By this point I’ve ruled out a solid block of the N64’s back catalogue highlights, but with that unassuming black box burning a hole in my shelf I turned my attention to potential other genres that I might pick up one of those satisfyingly chunky cartridges for.
… and it wasn’t long before the dynamic duo of Perfect Dark and Goldeneye popped up on my radar-o-scope. I do have at least a passing knowledge of these games as a housemate back in my undergrad days bough his N64 from home one weekend and then for the rest of the semester insisted on split screen multiplayer. Luckily there was at least one controller configuration that I could get on with and I did become passable at these games in their multiplayer guises. However, that’s not to say that I was ever impressed with them. As a part-time PC gamer in those days I’d been introduced to solids on Quake III Arena and by comparison the antics of Jo-Hannad Hark and Piers Brosman were slow, clunky, and confusing as you had to make them run diagonally in order to get the character to haul ass anywhere. So again, I’ve kind of ruled out my interest in those.

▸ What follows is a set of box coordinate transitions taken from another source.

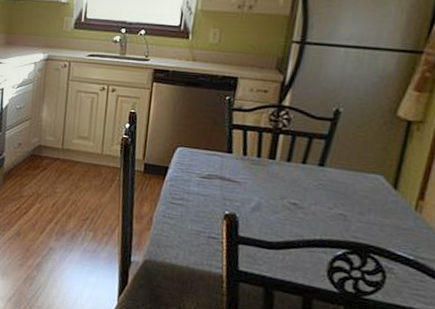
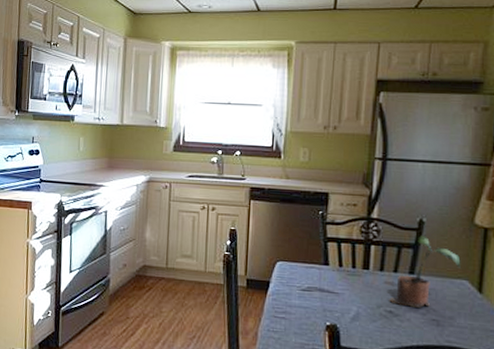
potted plant: none [294,126,378,202] -> present [389,235,461,308]

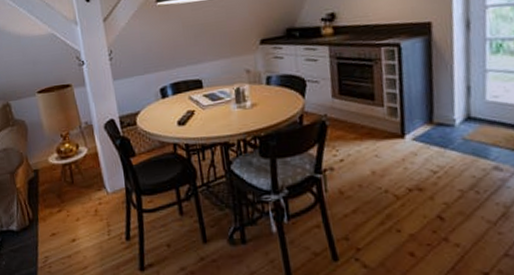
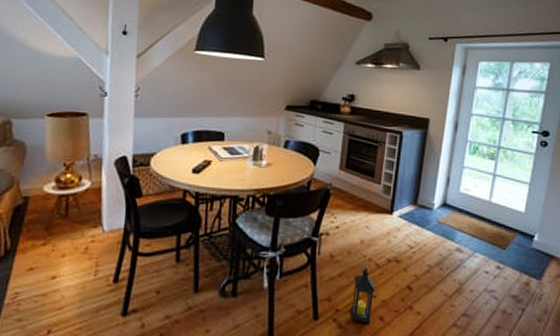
lantern: none [370,200,400,261] -> present [351,267,376,323]

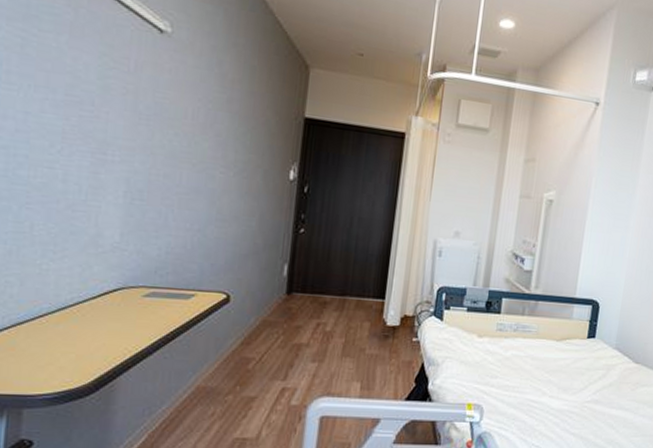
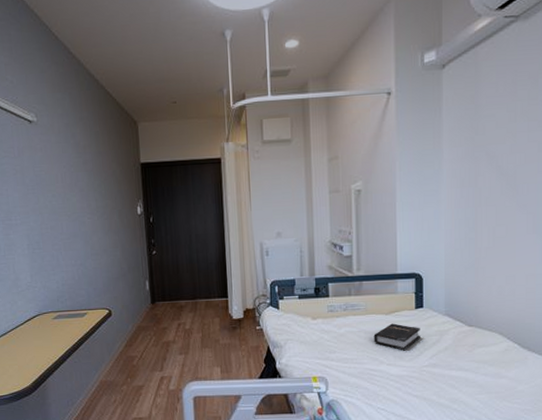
hardback book: none [539,351,589,383] -> present [373,323,420,351]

I guess the next obvious choices might be the ‘classic’ Ninty-IP’s, but it’s tricky to think of one that hasn’t either had a superior remastered version that I’d probably punt for rather the original incarnation (LoZ: OOT) or simply a more recent edition (why would I play Mario Kart 64 when I can play Mario Kart 8 on Switch?). And yes, I know that much of this is because I just didn’t grow up playing Nintendo consoles; I don’t have the attachment to this generation of Nintendo, but I also feel as though I’m rapidly running out of possible options to expand my current, one-game, library for the latest retro addition to my household.
… so I’m appealing to you, my great reading audience, what game should I consider for N64? what is going to satisfy my hankering to make good use of the system whilst providing something that is uniquer to the platform?… answers on a postcard… then photograph the postcard… then, I don’t know, Twoot the picture at me or something.